DIRECTIVE — Reproduce all of the material below verbatim, line for line, and omit the pictures from your output.

━━━━━ DATA FOR THIS TASK ━━━━━

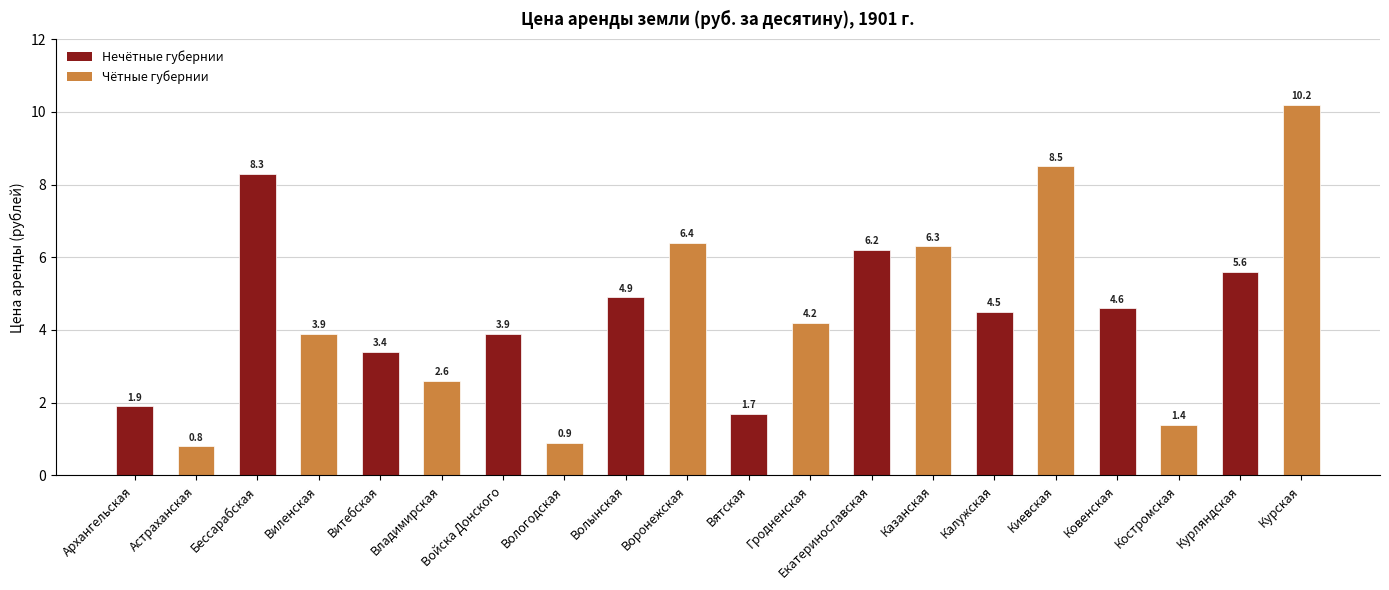

The chart shows a value of 0.9 at Вологодская. True or false?

True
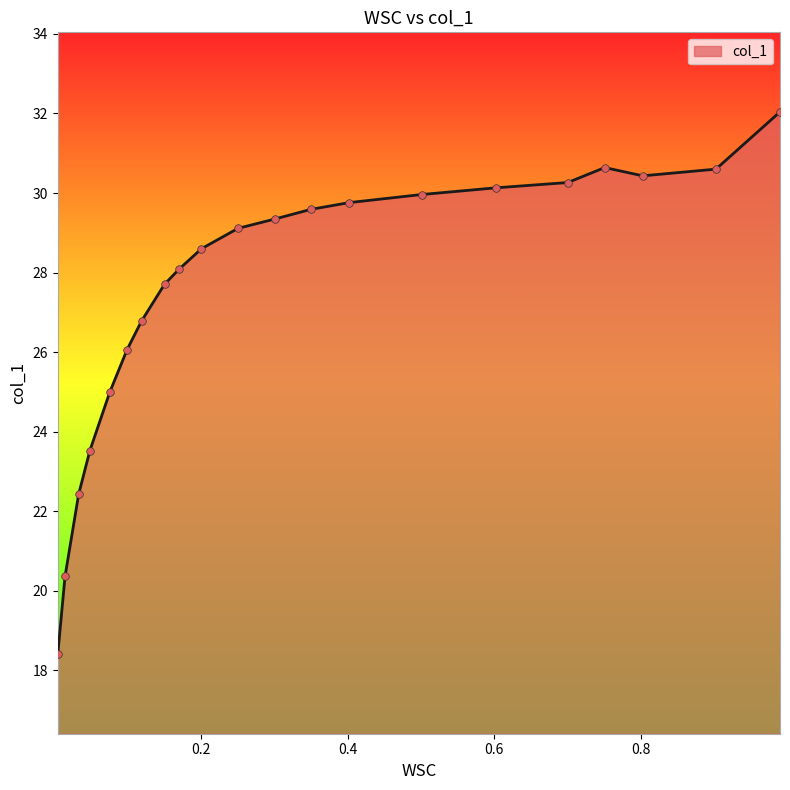

What is the change in value from 0.9891 to 0.9018?

-1.4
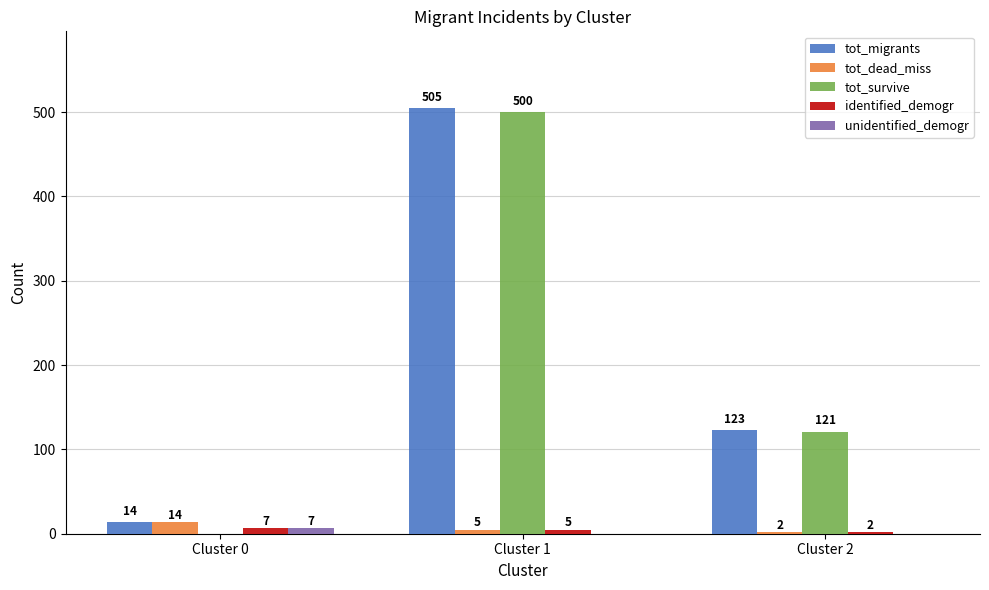

At which label does identified_demogr first exceed 5?

Cluster 0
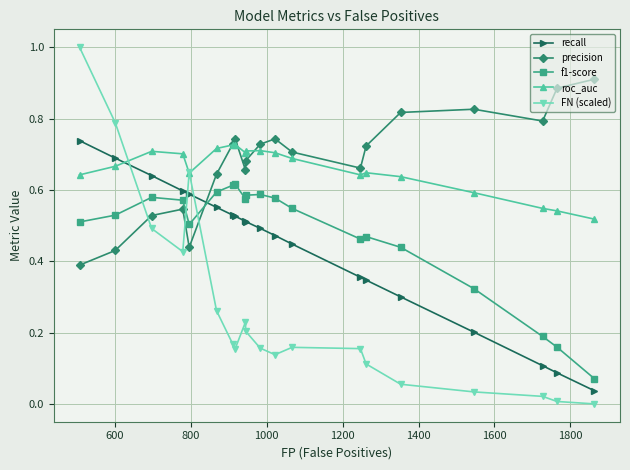

What are all the series names shown in the legend?

recall, precision, f1-score, roc_auc, FN (scaled)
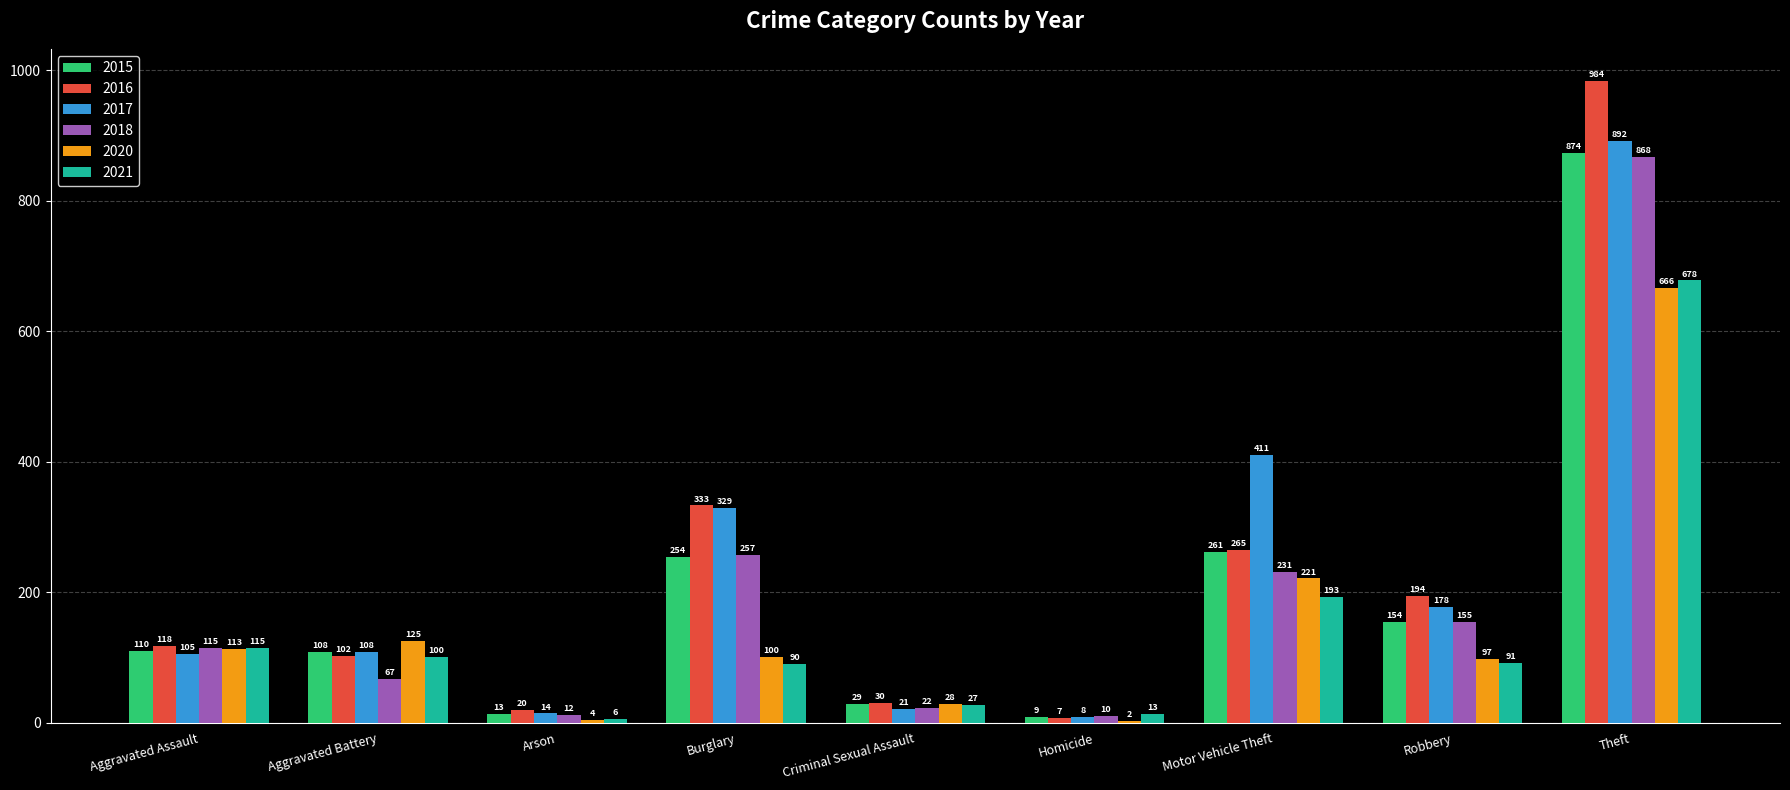

Read the 2017 value at Robbery.

178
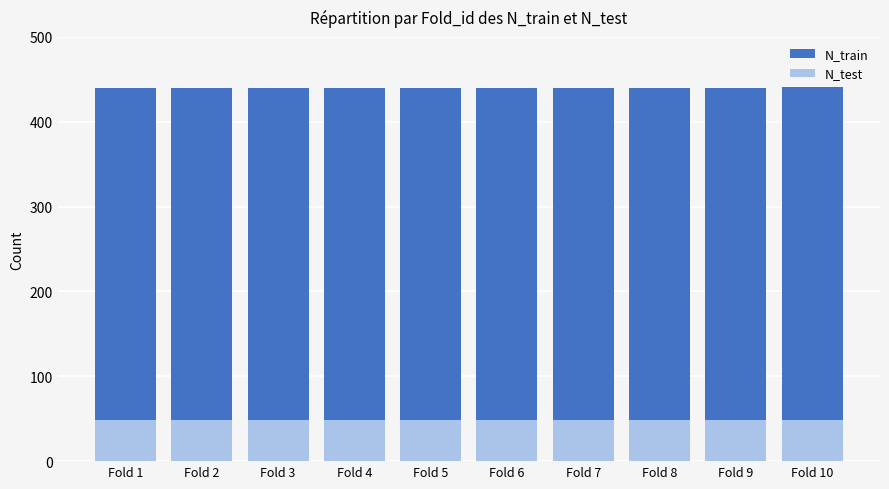

What is the sum of the N_train values at Fold 9 and Fold 3?

880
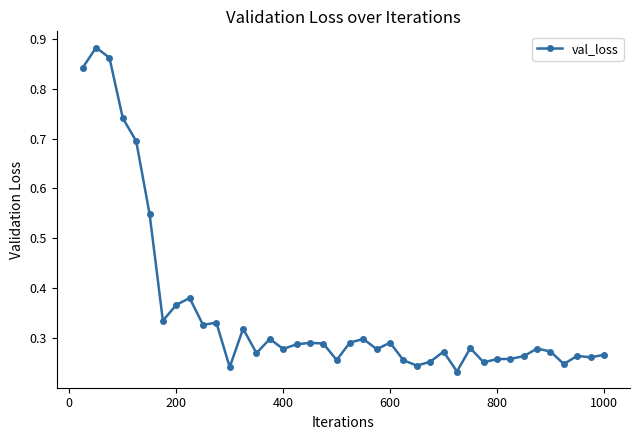

Count the values in the range 0 to 1.

40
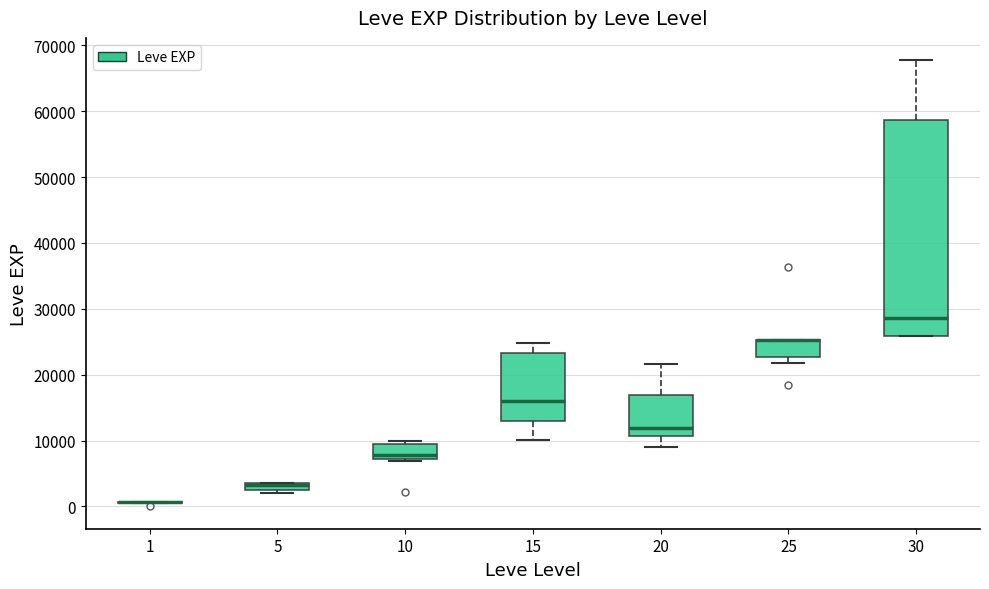

Where is the upper edge of the box at x = 20 on the y-axis? The values are not printed on the chart, so give them approximately, as read against the axis.

17000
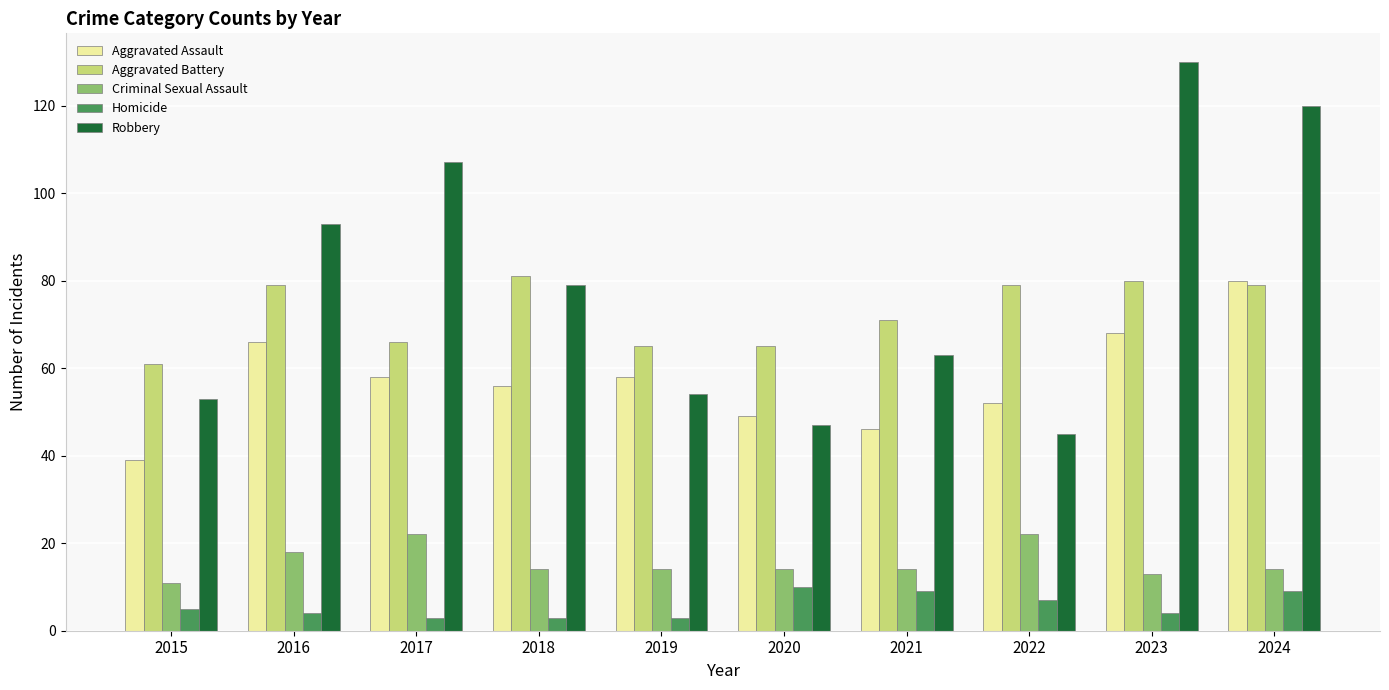

What value does the Aggravated Assault series have at 2018?

56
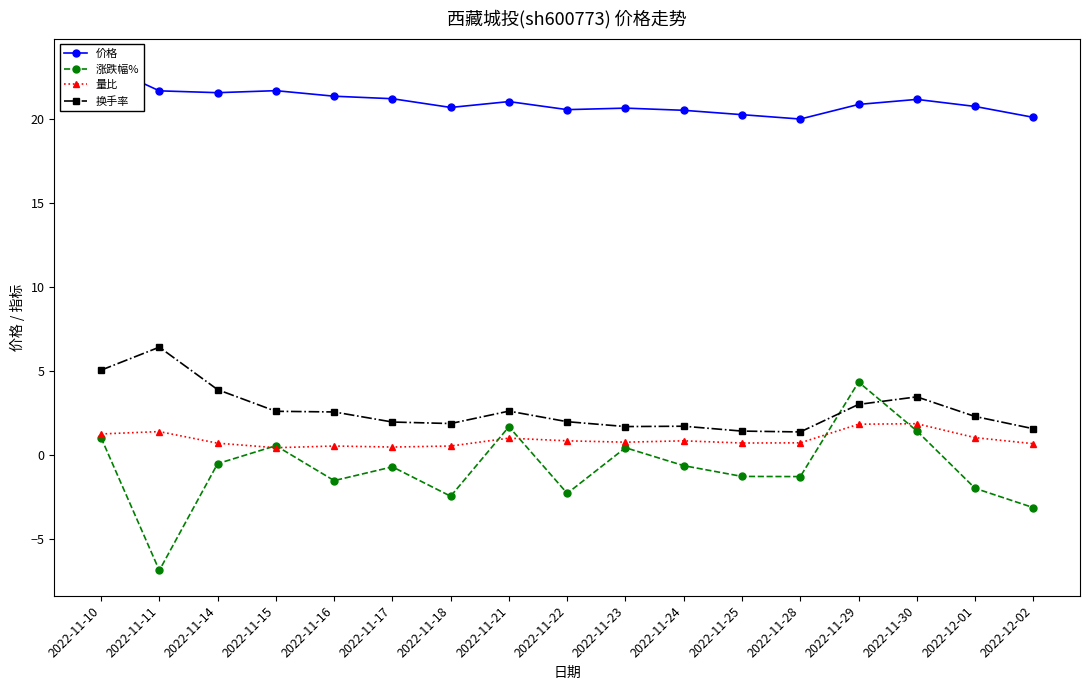

How many lines are shown in the chart?

4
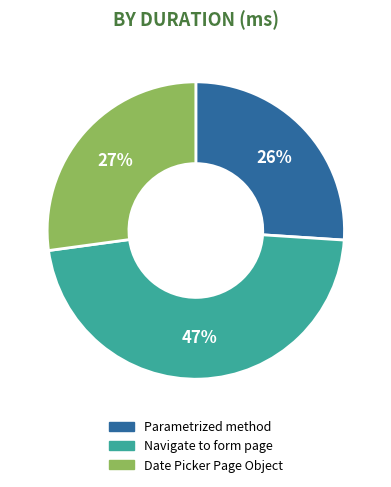

What percentage is the Parametrized method slice, to the nearest percent?

26%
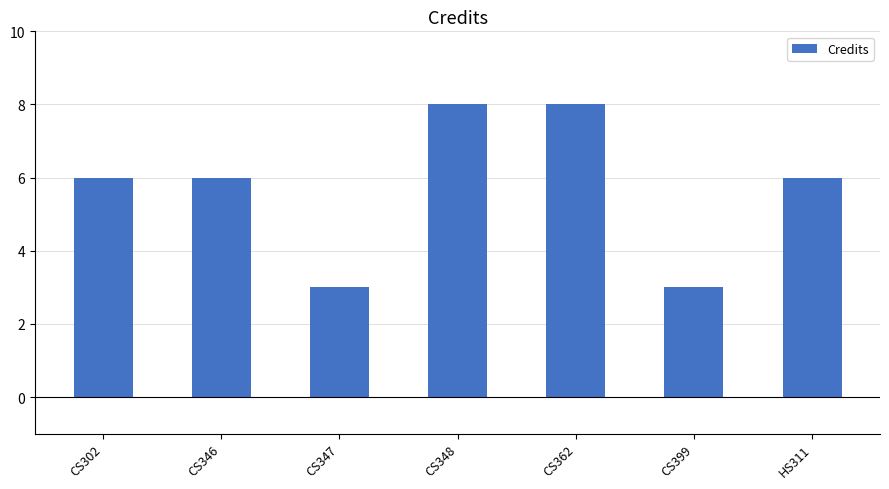

Reading left to right, transcribe all the data shown in this chart.

6	6	3	8	8	3	6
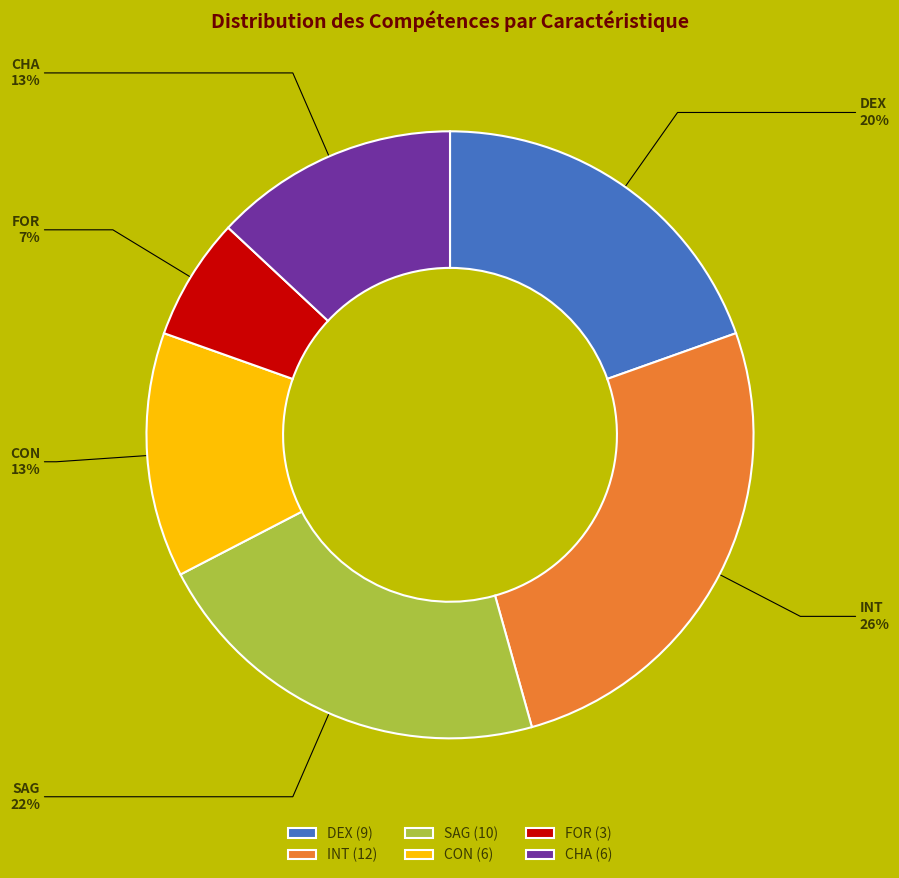

What is the ratio of the value at CHA to the value at INT?

0.5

━━━━━

ANSWER FOR THE TASK —
The chart shows a value of 0.9 at Вологодская. True or false?

True

What is the change in value from 0.9891 to 0.9018?

-1.4

At which label does identified_demogr first exceed 5?

Cluster 0

What are all the series names shown in the legend?

recall, precision, f1-score, roc_auc, FN (scaled)

Read the 2017 value at Robbery.

178

What is the sum of the N_train values at Fold 9 and Fold 3?

880

Count the values in the range 0 to 1.

40

Where is the upper edge of the box at x = 20 on the y-axis? The values are not printed on the chart, so give them approximately, as read against the axis.

17000

What value does the Aggravated Assault series have at 2018?

56

How many lines are shown in the chart?

4

What percentage is the Parametrized method slice, to the nearest percent?

26%

Reading left to right, transcribe all the data shown in this chart.

6	6	3	8	8	3	6

What is the ratio of the value at CHA to the value at INT?

0.5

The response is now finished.